◆ **Consignes**
• a. Extrayez du texte sur la description automatique d'images le passage qui va de « Que cette recherche » à « les plus fugitives? », sans rien y changer.
• b. Selon le texte sur la description automatique d'images, que pourraient faire des robots pour qui l'image serait parfaitement lisible ? Citez toutes ces capacités.

◆ **Extrait de la page**
Des chercheurs de l’université de Stanford ont mis au point, en collaboration avec Google, un programme de description automatique d’images, capable de générer des légendes en langage naturel. Cette annonce a été volontiers accueillie comme le signal bienvenu d’une évolution imminente, qui permettrait de faire de l’image un espace documentaire enfin accessible aux moteurs de recherche.
Ce rêve qui hante depuis longtemps les travaux d’intelligence artificielle paraît un progrès désirable. Les technologies de recherche par image, combinées à la puissance de l’indexation lexicale, telles que Google Image Search en fournit l’exemple, ont déjà entrouvert l’horizon d’un accès inédit à l’information visuelle. Celui-ci reste pour l’instant limité à l’exploitation des données textuelles associées à l’image par les usagers, autrement dit à leur édition participative, ou crowdsourcing. On envisage à peine le bouleversement que constituerait une parfaite lisibilité de l’image pour des robots, capables d’identifier une information au sein d’un document visuel, de relier personnes, lieux et contextes ou de comparer des situations entre elles.
Que cette recherche soit activement poursuivie pourrait aussi nous inquiéter. Car il ne fait aucun doute que ceux qui la financent perçoivent le continent des images en ligne comme l’équivalent d’un champ de pétrole, une fabuleuse et inépuisable ressource à mettre en coupe réglée. Alors que nous peinons déjà à préserver un semblant de contrôle sur nos données personnelles, que se passera-t-il demain quand n’importe quelle photo de vacances livrera aux banques et aux assurances des informations sur nos goûts et nos pratiques les plus fugitives?
Si l’on peut imaginer dès maintenant des limites réglementaires à la curiosité des robots, il se peut toutefois qu’un autre obstacle se dresse entretemps sur leur route. Dans tous les projets de reconnaissance visuelle, l’image est considérée comme un conteneur, à l’instar d’une phrase qu’il s’agirait simplement de décomposer pour la rendre traduisible. Mais cette approche, qui correspond à la compréhension la plus répandue de l’image, ne tient pas compte de la réalité de nos pratiques, qui s’appuient de manière déterminante sur les éléments de contexte pour comprendre un document visuel.

◆ **Données enregistrées**
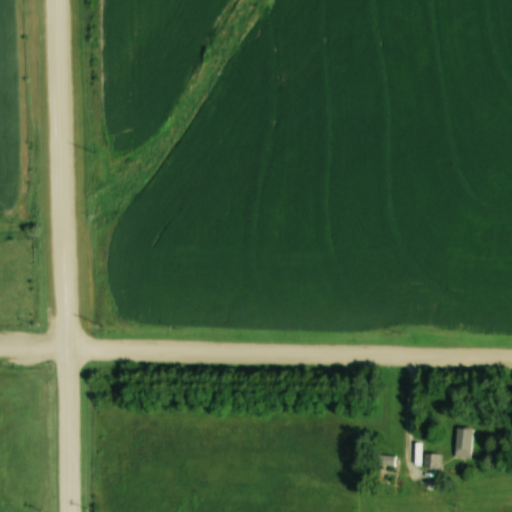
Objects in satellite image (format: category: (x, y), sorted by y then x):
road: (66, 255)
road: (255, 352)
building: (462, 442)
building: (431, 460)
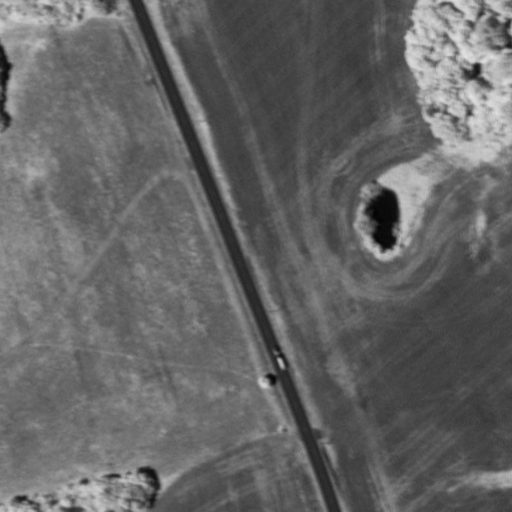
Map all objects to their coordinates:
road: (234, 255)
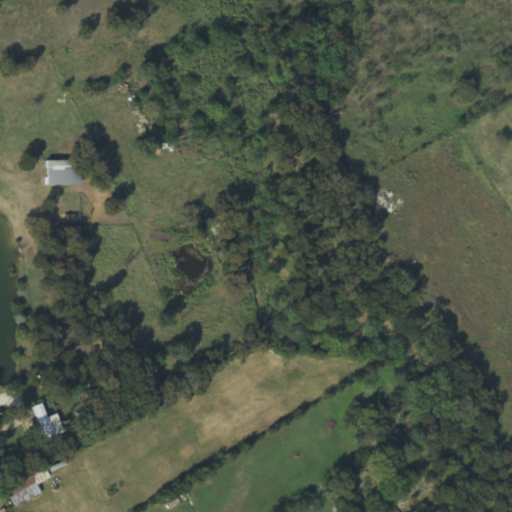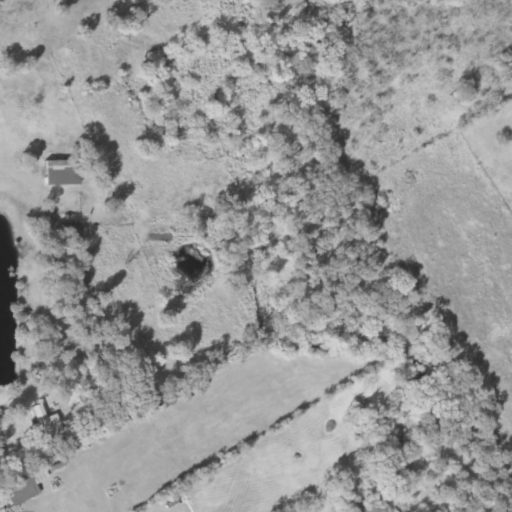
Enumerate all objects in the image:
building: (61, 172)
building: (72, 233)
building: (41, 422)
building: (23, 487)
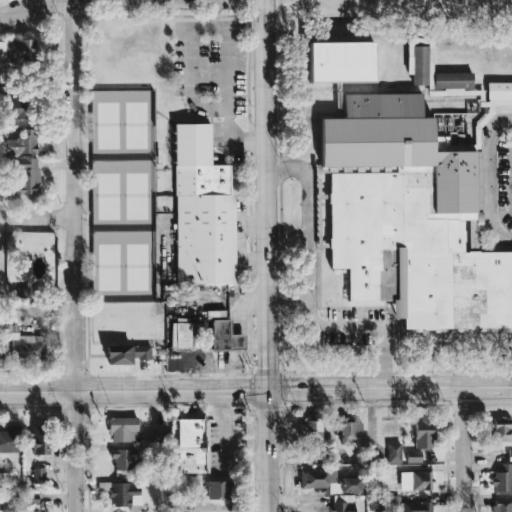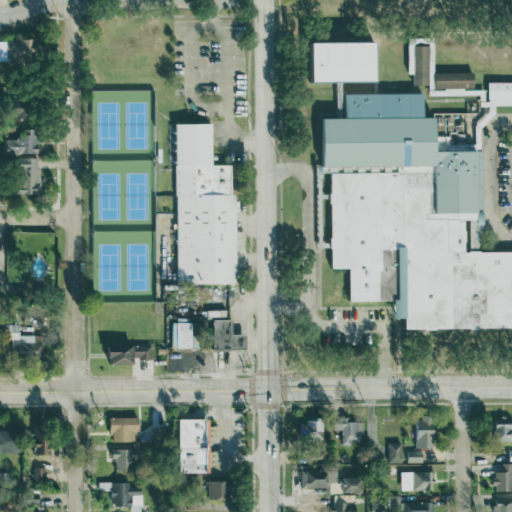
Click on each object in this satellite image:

--

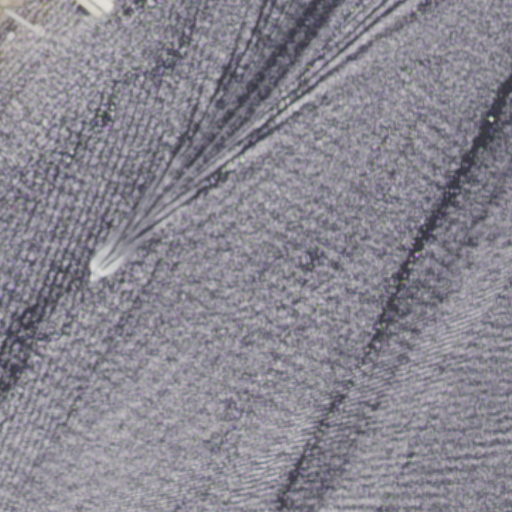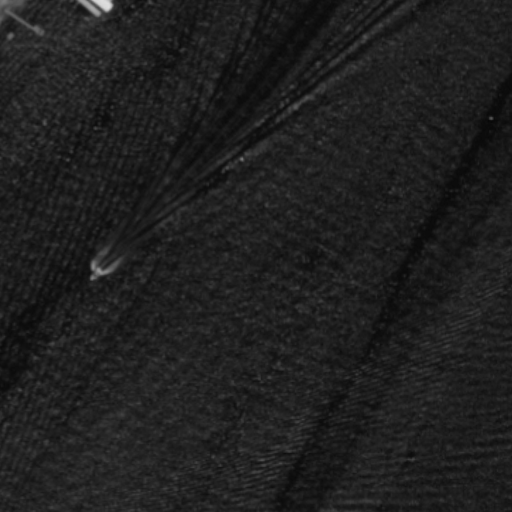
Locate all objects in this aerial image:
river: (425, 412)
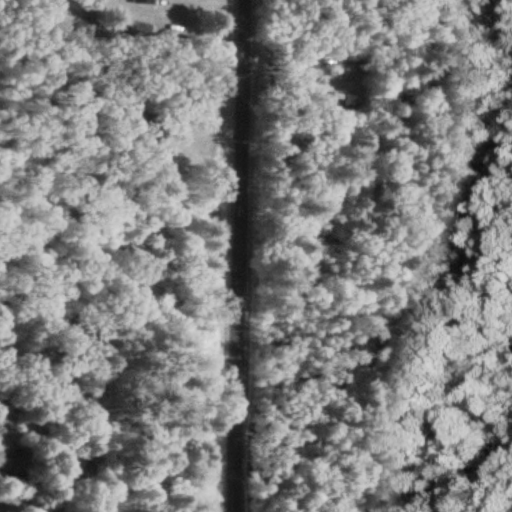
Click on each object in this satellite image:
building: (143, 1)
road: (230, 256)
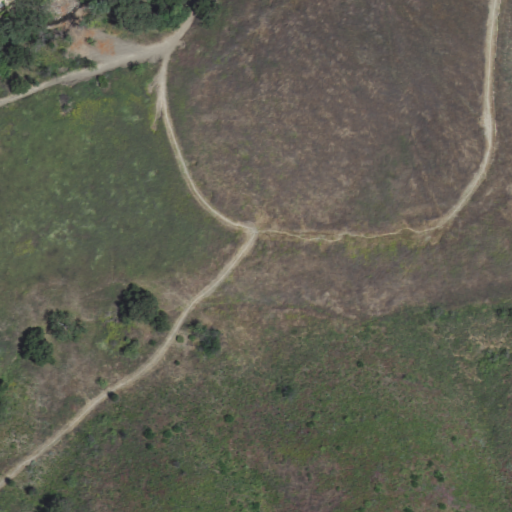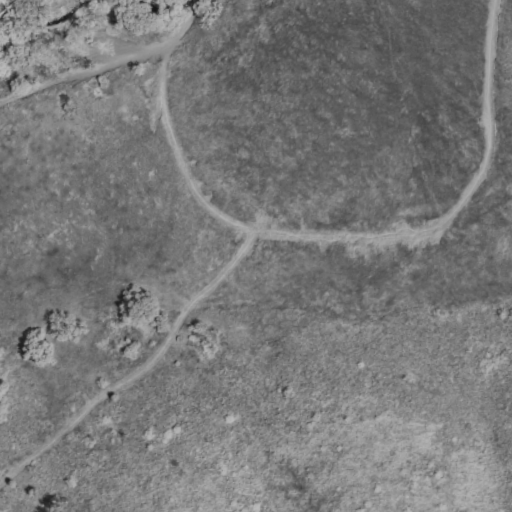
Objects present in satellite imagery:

==

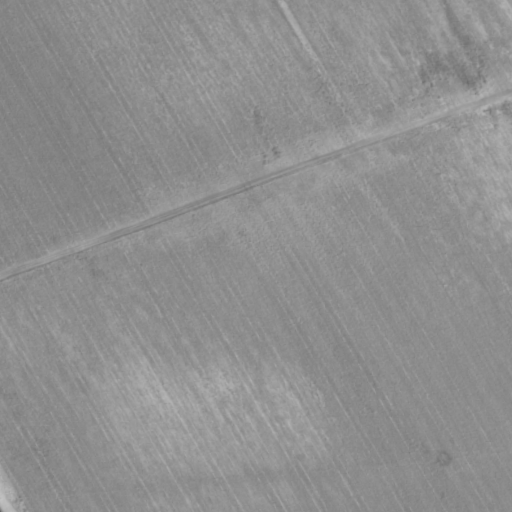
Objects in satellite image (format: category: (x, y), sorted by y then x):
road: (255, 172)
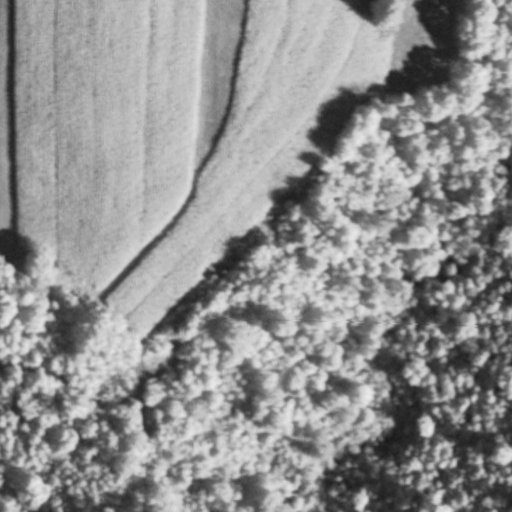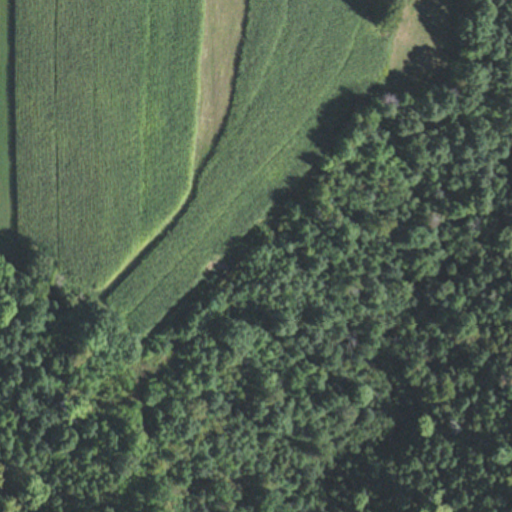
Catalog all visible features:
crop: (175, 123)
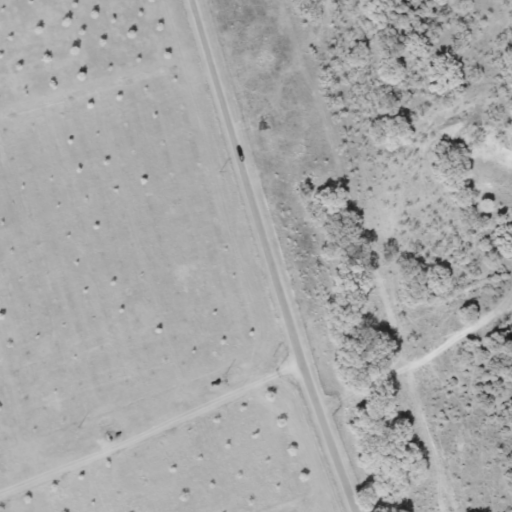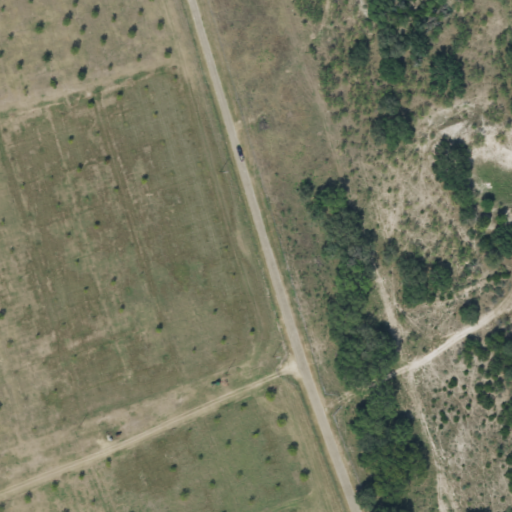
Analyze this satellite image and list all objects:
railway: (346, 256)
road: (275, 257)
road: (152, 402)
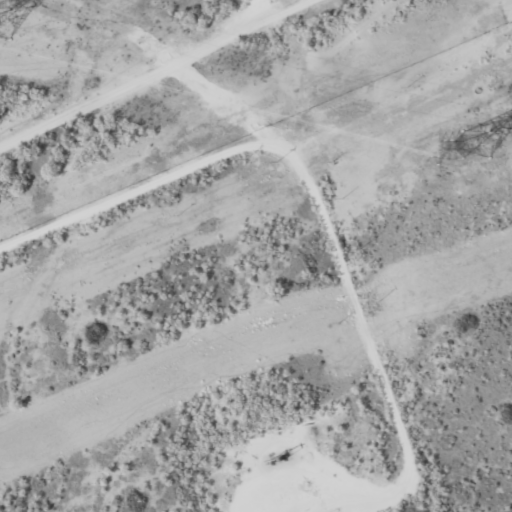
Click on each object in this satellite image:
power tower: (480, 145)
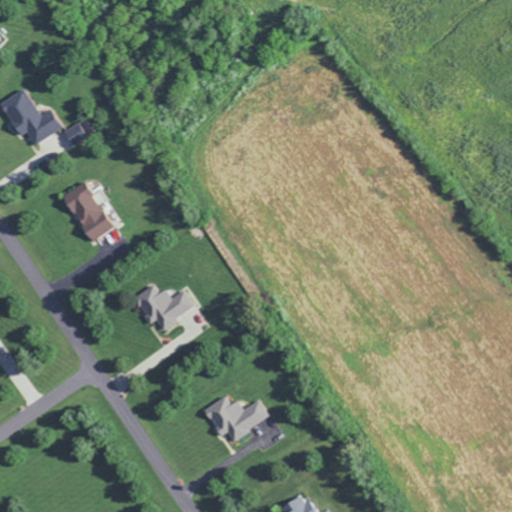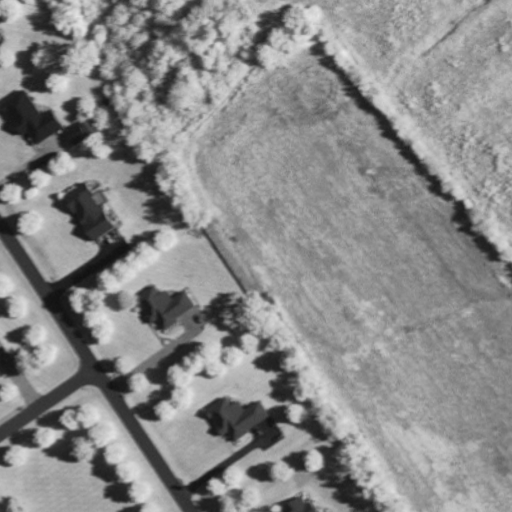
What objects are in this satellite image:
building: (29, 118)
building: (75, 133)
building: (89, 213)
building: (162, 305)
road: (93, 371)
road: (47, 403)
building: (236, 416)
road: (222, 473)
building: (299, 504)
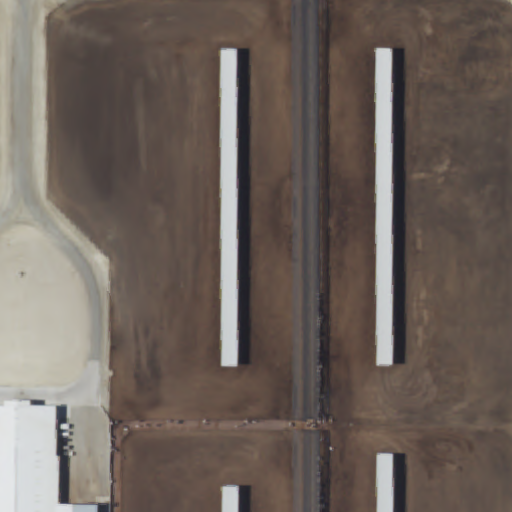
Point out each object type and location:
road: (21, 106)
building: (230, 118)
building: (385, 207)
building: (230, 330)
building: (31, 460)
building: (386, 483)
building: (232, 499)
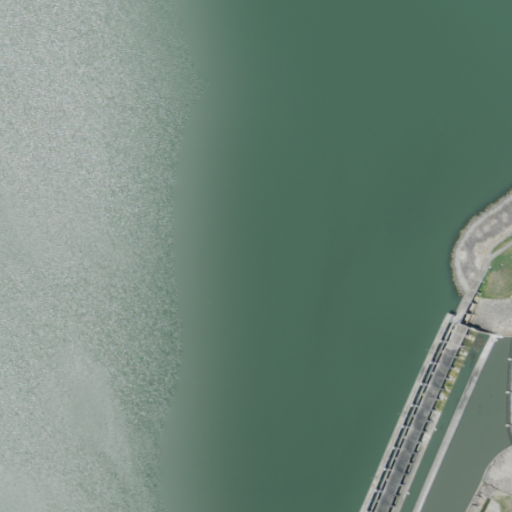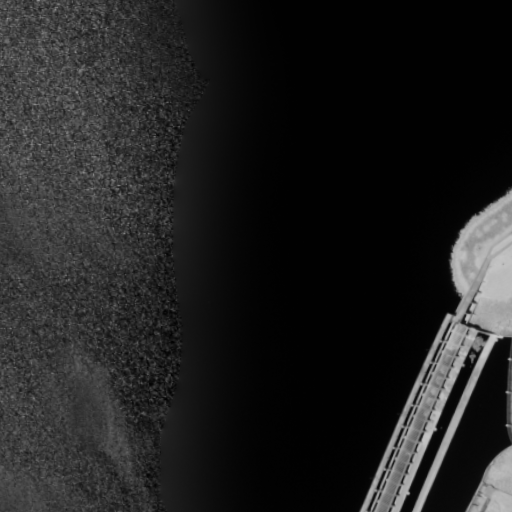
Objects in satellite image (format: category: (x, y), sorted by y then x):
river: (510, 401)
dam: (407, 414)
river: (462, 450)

◆ **Réponses fournies**
• a.
Que cette recherche soit activement poursuivie pourrait aussi nous inquiéter. Car il ne fait aucun doute que ceux qui la financent perçoivent le continent des images en ligne comme l’équivalent d’un champ de pétrole, une fabuleuse et inépuisable ressource à mettre en coupe réglée. Alors que nous peinons déjà à préserver un semblant de contrôle sur nos données personnelles, que se passera-t-il demain quand n’importe quelle photo de vacances livrera aux banques et aux assurances des informations sur nos goûts et nos pratiques les plus fugitives?

• b.
- identifier une information au sein d'un document visuel
- relier personnes, lieux et contextes
- comparer des situations entre elles